EXERCISE PROMPT - In the data below, find each line containing the string "blue" and return it.

MATERIAL SUPPLIED -
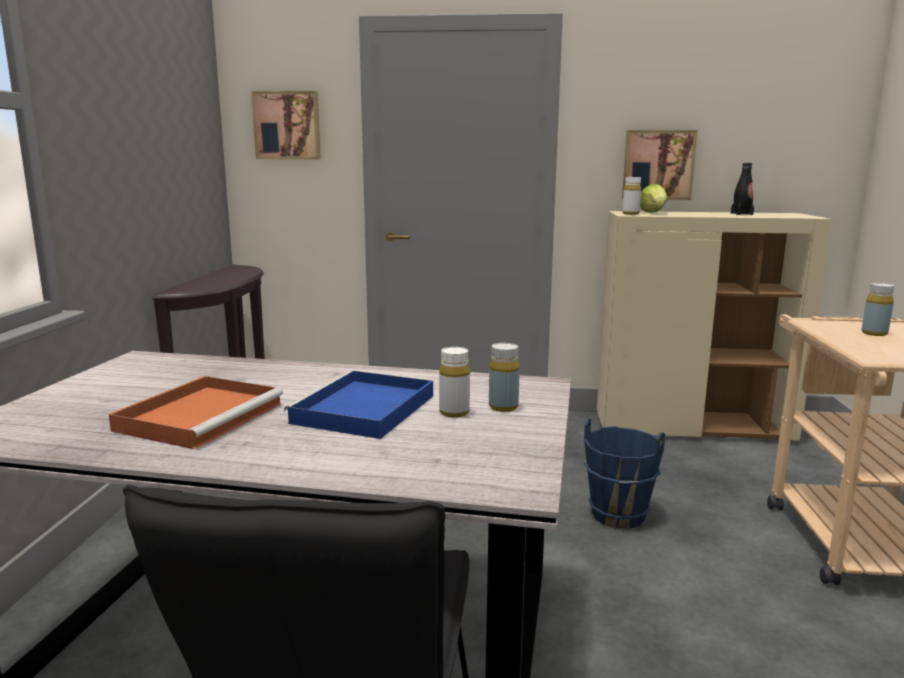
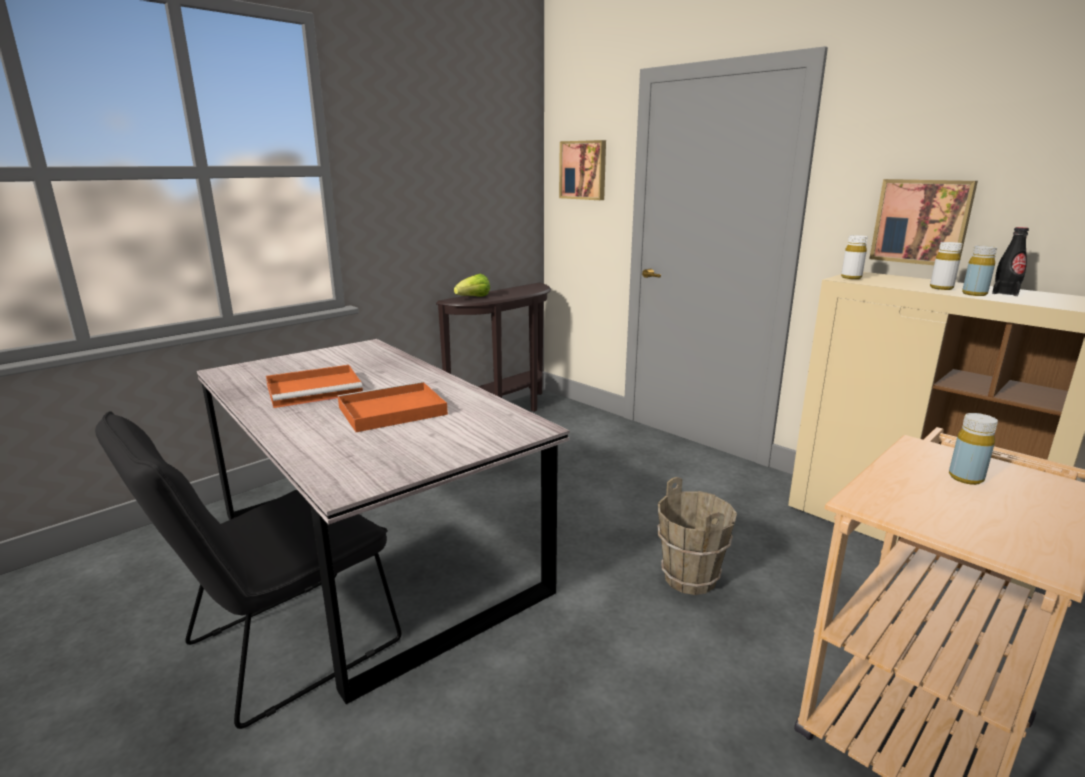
camera: 40 degrees right, 5 degrees up
(363, 410) = (390, 411): blue tray -> orange tray
(454, 412) = (431, 429): white bottle -> white bottle (941, 288)
(503, 407) = (467, 436): yellow bottle -> yellow bottle (974, 294)
(618, 514) = (690, 578): blue bucket -> brown bucket
(654, 213) = (885, 279): lettuce -> lettuce (474, 297)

SOLUTION TO THE EXERCISE -
(363, 410) = (390, 411): blue tray -> orange tray
(618, 514) = (690, 578): blue bucket -> brown bucket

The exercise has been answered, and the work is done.